Did you notice the rise in the price of edible oils on your last trip to the mall, grocery shop?
In this festive season, when oil consumption soars, the government of India, in its own wisdom, increased customs duty on crude edible oil from 5.5% to 27.5% and on refined edible oil from 13.7% to 35.7%, a jump of 22%.
This had led to an increase in the price of edible oil by almost 30% in retail.
Palm oil, used by most producers like Haldiram, has become 130 Rupees per liter against the earlier price of 100/- Likewise, the price of all edible oils, including sunflower oil have all gone up by around 30%.
Edible oil is consumed by the masses and this increase in customs duty is going to affect them the most.
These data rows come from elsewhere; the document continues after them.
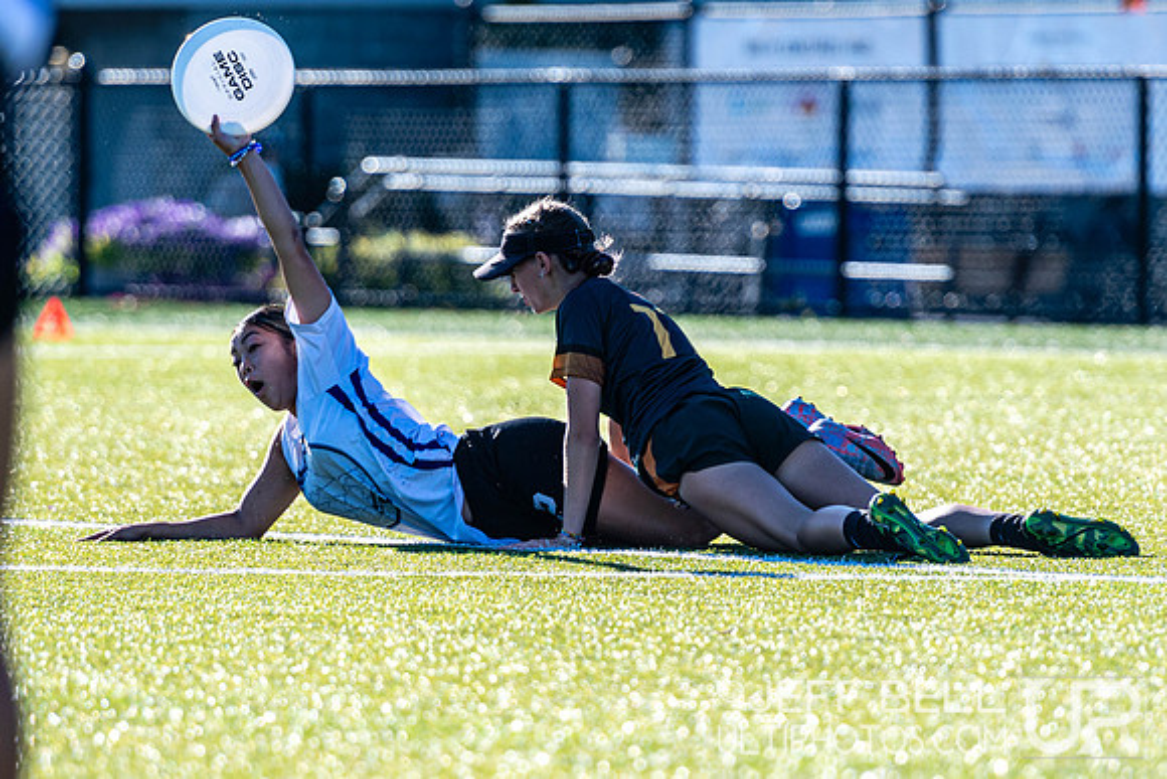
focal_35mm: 429
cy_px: 514
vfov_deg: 3.2
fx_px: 13900
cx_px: 619
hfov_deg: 4.8
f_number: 3.2
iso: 100
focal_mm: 200
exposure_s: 1/1000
Already, according to estimates, the poor are spending 52% of their income on food and now this will only add to their food costs.
India imports 119.35 Lakh Metric Tons of edible oil (2023-2024 figure). That translates to 119.35 x 1,000 (Kg) x 1,00,000 = 11,93,50,00,000 Kg.
If you take increase in price of 22 per kg, then this increase translates to 2,62,57,00,00,000 Rupees or 26,257 Crores per year.
The government is going to earn 26,257 Crore extra the next year by increasing this custom duty.
This burden will be borne by the 90% poor and middle class. The rich 10% are anyway not affected by such price rises.